:: Exercise goal ::
Update the lines between the one holding "genus: Chrysops" and the one holding "scientific name: Rivula propinqualis", inclusive, so that "common name" reads "vernacular name". Give only those lines, with everything else left as it is.

=== Information shown ===

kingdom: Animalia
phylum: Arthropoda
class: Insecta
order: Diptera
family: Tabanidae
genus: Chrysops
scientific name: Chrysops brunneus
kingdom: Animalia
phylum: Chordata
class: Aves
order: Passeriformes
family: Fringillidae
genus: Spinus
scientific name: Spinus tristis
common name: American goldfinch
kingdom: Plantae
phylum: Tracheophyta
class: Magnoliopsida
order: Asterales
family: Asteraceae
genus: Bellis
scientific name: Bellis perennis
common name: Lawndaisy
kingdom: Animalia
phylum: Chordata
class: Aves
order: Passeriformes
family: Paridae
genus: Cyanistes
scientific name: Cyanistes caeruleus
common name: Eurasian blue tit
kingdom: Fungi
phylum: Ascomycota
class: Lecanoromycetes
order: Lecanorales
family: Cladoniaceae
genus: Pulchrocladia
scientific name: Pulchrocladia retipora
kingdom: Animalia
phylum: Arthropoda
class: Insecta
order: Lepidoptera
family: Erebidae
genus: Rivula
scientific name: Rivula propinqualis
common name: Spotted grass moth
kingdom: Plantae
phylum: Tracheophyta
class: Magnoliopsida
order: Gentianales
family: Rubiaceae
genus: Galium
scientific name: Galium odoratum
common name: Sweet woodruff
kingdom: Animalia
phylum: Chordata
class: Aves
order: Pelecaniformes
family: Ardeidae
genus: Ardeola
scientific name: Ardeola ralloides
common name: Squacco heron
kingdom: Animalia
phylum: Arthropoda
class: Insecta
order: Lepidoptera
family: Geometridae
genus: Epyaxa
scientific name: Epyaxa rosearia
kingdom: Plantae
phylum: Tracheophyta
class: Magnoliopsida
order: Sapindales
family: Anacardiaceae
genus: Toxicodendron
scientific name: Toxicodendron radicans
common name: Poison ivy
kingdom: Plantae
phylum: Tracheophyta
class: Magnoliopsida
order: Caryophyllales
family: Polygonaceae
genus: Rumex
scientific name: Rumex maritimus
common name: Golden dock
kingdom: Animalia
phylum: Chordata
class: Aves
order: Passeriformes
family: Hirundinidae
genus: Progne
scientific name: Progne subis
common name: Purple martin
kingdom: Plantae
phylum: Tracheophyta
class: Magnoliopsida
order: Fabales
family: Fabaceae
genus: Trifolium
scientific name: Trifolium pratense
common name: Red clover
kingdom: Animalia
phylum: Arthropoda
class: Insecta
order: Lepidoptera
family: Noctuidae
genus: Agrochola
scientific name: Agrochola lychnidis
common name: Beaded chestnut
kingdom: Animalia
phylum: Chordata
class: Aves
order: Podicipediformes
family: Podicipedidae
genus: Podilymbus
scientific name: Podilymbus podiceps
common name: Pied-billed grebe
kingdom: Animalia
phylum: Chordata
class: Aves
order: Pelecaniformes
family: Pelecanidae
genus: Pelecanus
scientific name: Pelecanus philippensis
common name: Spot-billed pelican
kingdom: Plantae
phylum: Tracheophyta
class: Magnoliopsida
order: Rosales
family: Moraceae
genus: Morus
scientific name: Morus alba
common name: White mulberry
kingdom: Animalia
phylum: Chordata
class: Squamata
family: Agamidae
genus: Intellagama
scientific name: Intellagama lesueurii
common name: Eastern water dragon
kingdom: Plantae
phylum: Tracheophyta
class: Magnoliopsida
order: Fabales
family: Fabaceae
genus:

===

:: Exercise output ::
genus: Chrysops
scientific name: Chrysops brunneus
kingdom: Animalia
phylum: Chordata
class: Aves
order: Passeriformes
family: Fringillidae
genus: Spinus
scientific name: Spinus tristis
vernacular name: American goldfinch
kingdom: Plantae
phylum: Tracheophyta
class: Magnoliopsida
order: Asterales
family: Asteraceae
genus: Bellis
scientific name: Bellis perennis
vernacular name: Lawndaisy
kingdom: Animalia
phylum: Chordata
class: Aves
order: Passeriformes
family: Paridae
genus: Cyanistes
scientific name: Cyanistes caeruleus
vernacular name: Eurasian blue tit
kingdom: Fungi
phylum: Ascomycota
class: Lecanoromycetes
order: Lecanorales
family: Cladoniaceae
genus: Pulchrocladia
scientific name: Pulchrocladia retipora
kingdom: Animalia
phylum: Arthropoda
class: Insecta
order: Lepidoptera
family: Erebidae
genus: Rivula
scientific name: Rivula propinqualis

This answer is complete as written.